Father raised a hand, signalling me to halt. The mist was somehow thinner here.
We stood at the edge of a thick copse of trees, observing the perimeter which not more than fifteen paces from us. A crude but highly effective palisade of sharpened wooden spikes had been erected around the edge of the village, specifically designed to impale anything mindlessly charging out of the fog. Just beyond the spikes lay several large, scorched patches of earth. The heavy scent of charred meat and bone ash lingered thickly in the air—the unmistakable remnants of recent pyres.
"Fascinating" Father murmured, his emerald eyes scanning the fortifications.
Before I could ask what it was that fascinated him, movement caught my eye.
The heavy hide flap of one of the newer huts was pushed aside. A figure stepped out into the damp air, carrying a woven basket. Soon, another emerged from a neighbouring dwelling, followed by a third.

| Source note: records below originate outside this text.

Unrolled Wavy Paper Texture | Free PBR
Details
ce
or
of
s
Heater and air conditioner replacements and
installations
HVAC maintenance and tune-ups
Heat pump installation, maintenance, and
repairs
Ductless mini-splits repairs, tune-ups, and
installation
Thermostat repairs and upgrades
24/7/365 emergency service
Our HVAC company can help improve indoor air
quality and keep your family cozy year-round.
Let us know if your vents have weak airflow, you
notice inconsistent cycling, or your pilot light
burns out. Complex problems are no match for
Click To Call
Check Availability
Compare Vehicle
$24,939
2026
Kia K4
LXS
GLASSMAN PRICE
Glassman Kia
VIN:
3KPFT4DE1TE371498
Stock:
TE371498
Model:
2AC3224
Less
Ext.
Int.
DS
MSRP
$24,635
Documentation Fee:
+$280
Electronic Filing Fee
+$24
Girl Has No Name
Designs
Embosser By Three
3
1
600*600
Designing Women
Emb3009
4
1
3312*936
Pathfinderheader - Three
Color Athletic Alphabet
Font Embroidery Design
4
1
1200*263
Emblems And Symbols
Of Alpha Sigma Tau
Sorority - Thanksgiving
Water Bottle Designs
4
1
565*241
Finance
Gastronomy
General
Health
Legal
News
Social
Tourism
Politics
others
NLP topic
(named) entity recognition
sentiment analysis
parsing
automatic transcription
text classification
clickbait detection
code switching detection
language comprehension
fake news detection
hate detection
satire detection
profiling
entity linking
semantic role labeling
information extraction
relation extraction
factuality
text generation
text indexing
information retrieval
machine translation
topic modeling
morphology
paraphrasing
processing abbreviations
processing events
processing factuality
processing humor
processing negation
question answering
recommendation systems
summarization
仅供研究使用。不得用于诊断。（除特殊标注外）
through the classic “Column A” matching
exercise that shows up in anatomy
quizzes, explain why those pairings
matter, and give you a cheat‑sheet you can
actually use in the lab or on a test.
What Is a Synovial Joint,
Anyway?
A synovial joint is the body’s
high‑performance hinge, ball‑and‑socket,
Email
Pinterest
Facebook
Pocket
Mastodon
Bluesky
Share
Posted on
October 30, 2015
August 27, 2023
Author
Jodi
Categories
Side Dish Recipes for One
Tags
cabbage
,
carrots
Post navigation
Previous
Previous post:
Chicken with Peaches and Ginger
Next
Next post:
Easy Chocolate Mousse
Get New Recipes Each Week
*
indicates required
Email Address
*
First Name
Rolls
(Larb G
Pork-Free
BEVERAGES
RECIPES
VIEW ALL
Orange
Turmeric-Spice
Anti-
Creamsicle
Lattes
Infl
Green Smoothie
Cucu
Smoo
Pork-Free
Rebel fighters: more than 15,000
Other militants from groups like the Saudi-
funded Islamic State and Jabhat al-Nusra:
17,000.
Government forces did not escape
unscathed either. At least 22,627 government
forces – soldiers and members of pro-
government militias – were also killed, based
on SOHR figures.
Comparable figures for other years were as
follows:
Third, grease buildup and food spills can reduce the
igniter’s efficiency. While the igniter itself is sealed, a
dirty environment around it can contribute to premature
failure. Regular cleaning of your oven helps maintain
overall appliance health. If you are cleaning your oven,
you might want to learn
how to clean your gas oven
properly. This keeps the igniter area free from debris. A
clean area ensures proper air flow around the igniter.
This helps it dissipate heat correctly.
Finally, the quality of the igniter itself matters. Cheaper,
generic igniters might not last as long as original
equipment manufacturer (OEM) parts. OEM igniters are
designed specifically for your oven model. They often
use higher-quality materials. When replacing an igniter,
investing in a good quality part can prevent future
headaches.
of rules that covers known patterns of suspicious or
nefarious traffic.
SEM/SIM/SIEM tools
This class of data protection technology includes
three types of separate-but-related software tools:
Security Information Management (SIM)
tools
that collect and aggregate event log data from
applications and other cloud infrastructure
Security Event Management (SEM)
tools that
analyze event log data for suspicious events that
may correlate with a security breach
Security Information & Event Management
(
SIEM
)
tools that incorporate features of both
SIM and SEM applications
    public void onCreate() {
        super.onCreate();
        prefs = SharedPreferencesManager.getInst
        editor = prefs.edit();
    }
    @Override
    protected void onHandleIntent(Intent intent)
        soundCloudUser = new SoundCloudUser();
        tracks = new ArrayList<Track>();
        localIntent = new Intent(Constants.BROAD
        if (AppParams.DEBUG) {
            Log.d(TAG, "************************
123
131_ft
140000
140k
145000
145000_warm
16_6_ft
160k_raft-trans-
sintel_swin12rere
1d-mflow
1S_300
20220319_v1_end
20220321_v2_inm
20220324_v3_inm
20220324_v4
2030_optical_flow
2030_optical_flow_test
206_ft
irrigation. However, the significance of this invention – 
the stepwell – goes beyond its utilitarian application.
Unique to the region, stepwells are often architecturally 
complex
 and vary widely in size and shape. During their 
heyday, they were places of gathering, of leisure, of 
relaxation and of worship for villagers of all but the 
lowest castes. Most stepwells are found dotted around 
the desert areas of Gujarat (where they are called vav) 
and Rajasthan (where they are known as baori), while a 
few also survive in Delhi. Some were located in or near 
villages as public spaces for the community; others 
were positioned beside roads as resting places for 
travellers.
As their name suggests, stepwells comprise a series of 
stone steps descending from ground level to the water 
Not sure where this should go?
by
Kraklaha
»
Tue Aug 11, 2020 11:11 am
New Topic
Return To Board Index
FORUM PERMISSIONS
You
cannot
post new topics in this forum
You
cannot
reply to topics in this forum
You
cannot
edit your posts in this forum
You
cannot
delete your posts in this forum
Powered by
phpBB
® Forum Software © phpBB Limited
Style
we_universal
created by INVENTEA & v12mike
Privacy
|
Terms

My breath caught in my throat.
They were not the feral, rabid monsters we had been slaughtering all morning. They walked upright, their movements deliberate and cautious. But as they drew closer to the lake's edge, the terrible truth of their existence became undeniable.
They were infected.
I watched a young woman kneel to wash a tunic in the dark water; the entire left half of her face was completely consumed by creeping, stony greyscale. A man carrying firewood possessed an arm that looked entirely carved from cracked rock. They were people—ordinary men and women clinging desperately to their fading humanity, abandoned in this cursed purgatory as the disease slowly turned them to stone.
We remained perfectly still as a figure detached himself from the cluster of newer huts and began to walk steadily toward us.
He was a tall, middle-aged dark-skinned man with a thick, greying beard that failed to hide the deep, weathered wrinkles of his jaw. The left half of his face was entirely consumed by the cracked, stony crust of greyscale, creeping perilously close to a milky-white, sightless eye. Despite his horrific affliction, he carried himself with dignity. His clothes were heavily worn and ragged yet carefully tailored and streamlined for survival in the ruins.
He stopped a few paces away, stopping just short of the sharpened spikes. A profound sadness was marked clearly in his one good eye.
"Oh, you poor souls," he greeted us, his voice a low, gravelly rasp. "Life has not been kind to you. But please, come. Whatever remains of it, we will attempt to make as comforting as possible."